Rispetto ai rigurgiti di questo male, le istituzioni, le forze democratiche, i cittadini devono essere vigili.

È inconcepibile come, a distanza di settantacinque anni, rispuntino episodi di antisemitismo che pensavamo fossero stati definitivamente sepolti dalla storia.

Come è possibile che, in un Paese civile e democratico, a qualcuno venga in mente di scrivere “Qui abita un ebreo”?

Qual è la folle motivazione sottesa agli accadimenti che hanno riguardato Liliana Segre, da qualche anno nominata senatrice a vita, vittima delle leggi razziali, deportata al campo di concentramento di Auschwitz-Birkenau?

Allora, se nel 2020 dobbiamo fare i conti con questi deplorevoli episodi, ancorché sporadici, è quanto mai doveroso raccogliere il monito del Capo dello Stato il quale invita “a combattere, senza remore e senza opportunismi, ogni focolaio di odio, di antisemitismo, di razzismo, di negazionismo, ovunque esso si annidi. E di rifiutare, come ammonisce spesso la senatrice Liliana Segre, l’indifferenza: un male tra i peggiori”.

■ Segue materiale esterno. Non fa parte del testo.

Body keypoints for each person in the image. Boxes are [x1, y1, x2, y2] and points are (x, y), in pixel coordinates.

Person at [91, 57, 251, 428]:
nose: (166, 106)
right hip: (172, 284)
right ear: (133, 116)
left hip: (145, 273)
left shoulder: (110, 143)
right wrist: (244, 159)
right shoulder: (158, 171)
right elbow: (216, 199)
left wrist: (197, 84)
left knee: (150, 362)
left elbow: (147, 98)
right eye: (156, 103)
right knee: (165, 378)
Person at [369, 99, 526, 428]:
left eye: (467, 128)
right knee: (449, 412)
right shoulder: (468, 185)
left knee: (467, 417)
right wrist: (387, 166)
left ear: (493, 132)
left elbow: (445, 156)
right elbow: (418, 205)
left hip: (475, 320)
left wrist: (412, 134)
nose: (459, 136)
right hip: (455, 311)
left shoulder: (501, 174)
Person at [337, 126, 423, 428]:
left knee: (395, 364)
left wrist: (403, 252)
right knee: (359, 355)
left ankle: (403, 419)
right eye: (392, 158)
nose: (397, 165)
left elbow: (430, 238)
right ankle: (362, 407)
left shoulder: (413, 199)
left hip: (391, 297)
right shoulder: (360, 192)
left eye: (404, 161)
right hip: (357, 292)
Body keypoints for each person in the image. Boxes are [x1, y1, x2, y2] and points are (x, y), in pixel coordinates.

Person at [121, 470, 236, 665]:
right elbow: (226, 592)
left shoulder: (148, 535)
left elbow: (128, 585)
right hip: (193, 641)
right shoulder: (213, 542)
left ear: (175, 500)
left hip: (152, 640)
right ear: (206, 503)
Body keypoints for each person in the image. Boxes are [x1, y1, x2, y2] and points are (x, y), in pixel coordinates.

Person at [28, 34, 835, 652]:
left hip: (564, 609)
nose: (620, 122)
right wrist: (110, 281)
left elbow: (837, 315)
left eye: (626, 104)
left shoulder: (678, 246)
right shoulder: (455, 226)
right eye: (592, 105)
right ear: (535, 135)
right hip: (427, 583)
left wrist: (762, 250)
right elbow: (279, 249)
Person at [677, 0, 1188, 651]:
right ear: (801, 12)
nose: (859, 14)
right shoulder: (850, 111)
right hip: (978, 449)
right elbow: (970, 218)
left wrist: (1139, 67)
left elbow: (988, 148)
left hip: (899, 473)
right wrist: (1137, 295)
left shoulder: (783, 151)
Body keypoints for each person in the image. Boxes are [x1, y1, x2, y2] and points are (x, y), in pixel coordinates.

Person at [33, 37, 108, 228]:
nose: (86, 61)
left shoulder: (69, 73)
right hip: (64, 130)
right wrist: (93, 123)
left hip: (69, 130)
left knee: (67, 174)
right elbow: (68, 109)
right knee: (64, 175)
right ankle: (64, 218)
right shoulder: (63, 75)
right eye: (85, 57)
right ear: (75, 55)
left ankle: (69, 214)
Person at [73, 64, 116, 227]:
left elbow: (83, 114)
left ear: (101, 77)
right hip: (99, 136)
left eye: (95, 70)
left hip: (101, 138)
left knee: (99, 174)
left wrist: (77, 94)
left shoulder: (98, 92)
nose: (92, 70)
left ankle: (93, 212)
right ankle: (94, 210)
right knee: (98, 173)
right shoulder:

Se è vero che l’antisemitismo e il razzismo sono un retaggio di aberranti ideologie del passato, è altrettanto vero che oggi possono attecchire solo su un substrato di ignoranza e inciviltà.

Un ruolo molto importante è demandato alle istituzioni e alle scuole, attraverso l’informazione, la sensibilizzazione, lo studio della storia, l’educazione alla tolleranza e al rispetto delle diversità: è su questo fronte che bisogna agire e prevenire».

L’intervento del presidente della Regione Molise, Donato Toma, in occasione del Giorno della Memoria.